Smoking hurts teen girls’ bones

Lower density likely in adolescents who smoke cigarettes

High school might be a bit early to start thinking about bone loss and osteoporosis, but a new study finds that teenage girls who smoke may put themselves on a trajectory to accrue less bone mineral than those who don’t light up.

Osteoporosis is a loss of bone density that predisposes people to fractures and leaves many elderly people — particularly women — hunched over. While bones regenerate and remodel nonstop over a lifetime, the teen years are crucial to developing a strong, dense skeleton.

“This age group is when you should gain about 50 percent of your bone accrual,” says study coauthor Lorah Dorn, a developmental psychologist and pediatric nurse practitioner at Cincinnati Children’s Hospital Medical Center. Failing to build adequate bone strength in adolescence could jeopardize a young woman’s ability to fully accumulate a “bone bank” that will be needed when she someday reaches menopause and begins to lose bone mass, she says.

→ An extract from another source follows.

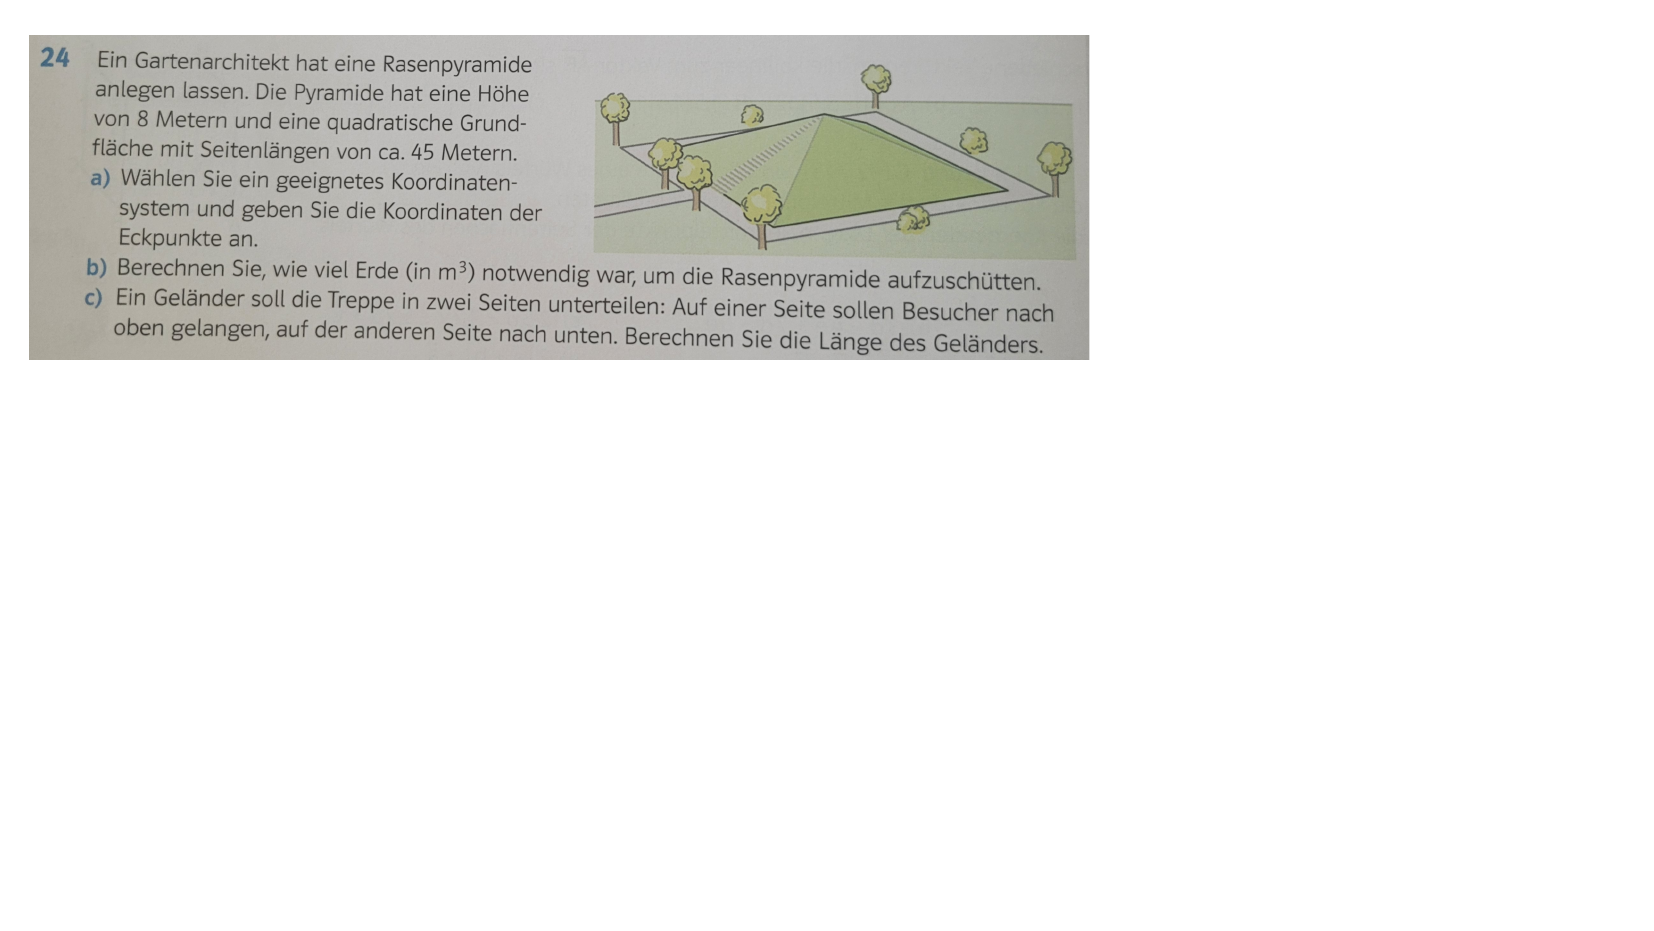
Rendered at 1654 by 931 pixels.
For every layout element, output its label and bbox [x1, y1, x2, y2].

picture [29, 35, 1090, 360]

Dorn and her colleagues recruited 262 healthy girls ages 11 to 17. The girls answered confidential questions about their nutritional habits and lifestyles and returned for three yearly visits to undergo bone density tests. Girls who reported smoking regularly showed nearly flat rates of bone density growth in the lower vertebrae and a decline in bone density at the hips. Nonsmokers showed normal, steadily rising bone density in both regions, the authors report online December 4 in the Journal of Adolescent Health. By the time they reached age 19, daily smokers in the study had fallen a full year behind nonsmokers in bone mineral accrual, the authors note.

“These girls are on different trajectories all the way across adolescence,” Dorn says. The analysis took into account differences between smokers and nonsmokers in race, weight, calcium intake, physical activity and vitamin D level.

Kenneth Ward, a clinical-health psychologist at the University of Memphis School of Public Health in Tennessee, says he was impressed that the researchers could identify smoking as a risk factor in such a young group. The effects of smoking tend to be cumulative, and teenagers haven’t had enough time to smoke a lot. But the study shows a clear trend, he says.

The results also seem to concur with studies done in adults, Ward says. A 2001 review by Ward and colleague Robert Klesges of adults’ bone density estimated that smoking increased the risk of a vertebral fracture by 13 percent and hip fracture by 31 percent in women. The new study “is something that might encourage health care providers to ask kids about smoking,” Ward says. “It may help pediatricians to be more proactive in intervening.”

Still unclear, Ward and Dorn note, is exactly how smoking contributes to the reduced bone mineralization.